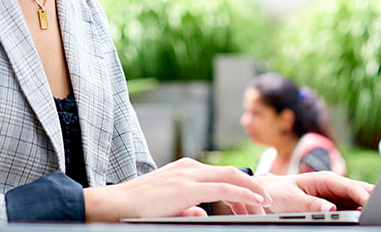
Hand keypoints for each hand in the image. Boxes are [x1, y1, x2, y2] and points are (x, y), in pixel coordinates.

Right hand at [83, 158, 272, 221]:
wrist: (114, 204)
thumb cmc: (135, 207)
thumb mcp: (167, 206)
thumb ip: (187, 207)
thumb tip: (202, 213)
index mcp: (183, 170)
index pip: (219, 174)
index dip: (240, 185)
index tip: (253, 198)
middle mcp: (188, 167)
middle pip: (229, 172)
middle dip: (251, 186)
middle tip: (266, 201)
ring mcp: (188, 174)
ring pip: (230, 177)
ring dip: (251, 190)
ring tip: (265, 202)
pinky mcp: (187, 186)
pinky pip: (224, 187)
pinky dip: (244, 193)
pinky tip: (255, 200)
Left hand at [255, 171, 373, 213]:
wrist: (270, 194)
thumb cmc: (278, 193)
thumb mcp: (290, 199)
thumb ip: (309, 204)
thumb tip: (329, 208)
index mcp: (325, 179)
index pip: (351, 187)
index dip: (365, 196)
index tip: (374, 207)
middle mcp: (334, 186)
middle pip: (361, 192)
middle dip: (374, 200)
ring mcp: (336, 196)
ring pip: (360, 202)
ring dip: (368, 209)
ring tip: (375, 219)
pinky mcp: (335, 206)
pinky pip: (352, 210)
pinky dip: (360, 215)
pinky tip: (364, 221)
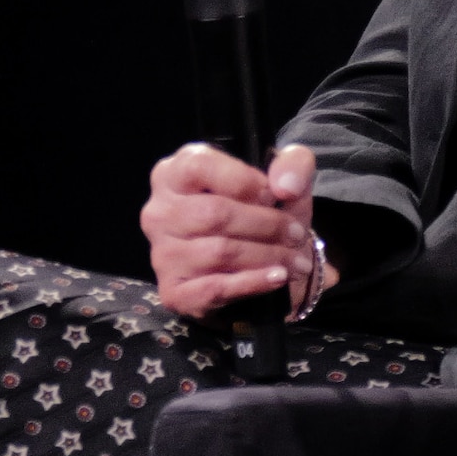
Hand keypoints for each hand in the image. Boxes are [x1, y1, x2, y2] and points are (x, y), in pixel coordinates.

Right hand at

+-------+

Tell how many lines in the material contain the word "ring". Only the number is wanted.

8